* _GOAL OF THE EXERCISE_
Copy the lines below word for word, with no changes.

* _DATASET EXTRACT_

-------

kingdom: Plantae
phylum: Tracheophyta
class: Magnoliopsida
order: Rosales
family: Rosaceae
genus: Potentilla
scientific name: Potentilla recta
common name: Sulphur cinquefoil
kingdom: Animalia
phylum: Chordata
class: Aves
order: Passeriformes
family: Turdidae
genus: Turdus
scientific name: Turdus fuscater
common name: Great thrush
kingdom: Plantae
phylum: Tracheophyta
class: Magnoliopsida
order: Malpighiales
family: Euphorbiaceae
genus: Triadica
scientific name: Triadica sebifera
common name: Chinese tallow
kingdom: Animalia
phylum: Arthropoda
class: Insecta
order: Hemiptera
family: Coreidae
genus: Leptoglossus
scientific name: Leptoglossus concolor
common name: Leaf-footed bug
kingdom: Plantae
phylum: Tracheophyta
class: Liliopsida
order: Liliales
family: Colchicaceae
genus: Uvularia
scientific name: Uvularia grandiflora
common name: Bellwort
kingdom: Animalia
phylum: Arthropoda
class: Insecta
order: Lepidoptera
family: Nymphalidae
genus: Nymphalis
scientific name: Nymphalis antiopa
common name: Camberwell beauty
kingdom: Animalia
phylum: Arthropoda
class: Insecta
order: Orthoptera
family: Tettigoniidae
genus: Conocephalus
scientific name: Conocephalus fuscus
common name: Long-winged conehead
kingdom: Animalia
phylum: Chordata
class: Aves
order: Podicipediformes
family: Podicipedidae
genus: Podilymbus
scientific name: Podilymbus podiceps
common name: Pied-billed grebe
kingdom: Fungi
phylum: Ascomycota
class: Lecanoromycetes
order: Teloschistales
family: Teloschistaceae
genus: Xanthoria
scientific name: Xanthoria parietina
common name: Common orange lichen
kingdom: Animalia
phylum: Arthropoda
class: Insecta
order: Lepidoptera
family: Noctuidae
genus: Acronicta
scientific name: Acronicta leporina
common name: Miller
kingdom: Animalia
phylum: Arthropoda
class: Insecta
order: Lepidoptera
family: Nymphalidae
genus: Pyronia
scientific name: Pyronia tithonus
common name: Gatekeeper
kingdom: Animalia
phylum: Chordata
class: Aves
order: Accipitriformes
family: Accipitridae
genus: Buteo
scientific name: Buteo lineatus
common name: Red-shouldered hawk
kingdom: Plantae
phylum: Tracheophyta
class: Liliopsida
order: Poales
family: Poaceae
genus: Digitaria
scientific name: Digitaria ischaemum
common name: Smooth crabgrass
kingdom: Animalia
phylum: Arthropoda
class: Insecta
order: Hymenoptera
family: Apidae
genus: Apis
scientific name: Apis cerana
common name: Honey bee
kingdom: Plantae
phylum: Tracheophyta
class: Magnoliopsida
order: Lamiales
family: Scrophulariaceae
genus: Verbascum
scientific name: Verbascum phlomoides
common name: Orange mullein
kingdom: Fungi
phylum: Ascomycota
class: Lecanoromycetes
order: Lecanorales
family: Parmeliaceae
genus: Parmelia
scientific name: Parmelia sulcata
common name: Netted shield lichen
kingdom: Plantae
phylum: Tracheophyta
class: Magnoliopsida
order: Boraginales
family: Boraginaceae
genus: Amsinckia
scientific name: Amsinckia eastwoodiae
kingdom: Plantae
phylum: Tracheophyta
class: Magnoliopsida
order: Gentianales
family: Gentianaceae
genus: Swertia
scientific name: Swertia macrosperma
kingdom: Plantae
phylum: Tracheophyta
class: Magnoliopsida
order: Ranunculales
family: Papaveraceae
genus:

-------

* _OUTPUT OF THE EXERCISE_
kingdom: Plantae
phylum: Tracheophyta
class: Magnoliopsida
order: Rosales
family: Rosaceae
genus: Potentilla
scientific name: Potentilla recta
common name: Sulphur cinquefoil
kingdom: Animalia
phylum: Chordata
class: Aves
order: Passeriformes
family: Turdidae
genus: Turdus
scientific name: Turdus fuscater
common name: Great thrush
kingdom: Plantae
phylum: Tracheophyta
class: Magnoliopsida
order: Malpighiales
family: Euphorbiaceae
genus: Triadica
scientific name: Triadica sebifera
common name: Chinese tallow
kingdom: Animalia
phylum: Arthropoda
class: Insecta
order: Hemiptera
family: Coreidae
genus: Leptoglossus
scientific name: Leptoglossus concolor
common name: Leaf-footed bug
kingdom: Plantae
phylum: Tracheophyta
class: Liliopsida
order: Liliales
family: Colchicaceae
genus: Uvularia
scientific name: Uvularia grandiflora
common name: Bellwort
kingdom: Animalia
phylum: Arthropoda
class: Insecta
order: Lepidoptera
family: Nymphalidae
genus: Nymphalis
scientific name: Nymphalis antiopa
common name: Camberwell beauty
kingdom: Animalia
phylum: Arthropoda
class: Insecta
order: Orthoptera
family: Tettigoniidae
genus: Conocephalus
scientific name: Conocephalus fuscus
common name: Long-winged conehead
kingdom: Animalia
phylum: Chordata
class: Aves
order: Podicipediformes
family: Podicipedidae
genus: Podilymbus
scientific name: Podilymbus podiceps
common name: Pied-billed grebe
kingdom: Fungi
phylum: Ascomycota
class: Lecanoromycetes
order: Teloschistales
family: Teloschistaceae
genus: Xanthoria
scientific name: Xanthoria parietina
common name: Common orange lichen
kingdom: Animalia
phylum: Arthropoda
class: Insecta
order: Lepidoptera
family: Noctuidae
genus: Acronicta
scientific name: Acronicta leporina
common name: Miller
kingdom: Animalia
phylum: Arthropoda
class: Insecta
order: Lepidoptera
family: Nymphalidae
genus: Pyronia
scientific name: Pyronia tithonus
common name: Gatekeeper
kingdom: Animalia
phylum: Chordata
class: Aves
order: Accipitriformes
family: Accipitridae
genus: Buteo
scientific name: Buteo lineatus
common name: Red-shouldered hawk
kingdom: Plantae
phylum: Tracheophyta
class: Liliopsida
order: Poales
family: Poaceae
genus: Digitaria
scientific name: Digitaria ischaemum
common name: Smooth crabgrass
kingdom: Animalia
phylum: Arthropoda
class: Insecta
order: Hymenoptera
family: Apidae
genus: Apis
scientific name: Apis cerana
common name: Honey bee
kingdom: Plantae
phylum: Tracheophyta
class: Magnoliopsida
order: Lamiales
family: Scrophulariaceae
genus: Verbascum
scientific name: Verbascum phlomoides
common name: Orange mullein
kingdom: Fungi
phylum: Ascomycota
class: Lecanoromycetes
order: Lecanorales
family: Parmeliaceae
genus: Parmelia
scientific name: Parmelia sulcata
common name: Netted shield lichen
kingdom: Plantae
phylum: Tracheophyta
class: Magnoliopsida
order: Boraginales
family: Boraginaceae
genus: Amsinckia
scientific name: Amsinckia eastwoodiae
kingdom: Plantae
phylum: Tracheophyta
class: Magnoliopsida
order: Gentianales
family: Gentianaceae
genus: Swertia
scientific name: Swertia macrosperma
kingdom: Plantae
phylum: Tracheophyta
class: Magnoliopsida
order: Ranunculales
family: Papaveraceae
genus:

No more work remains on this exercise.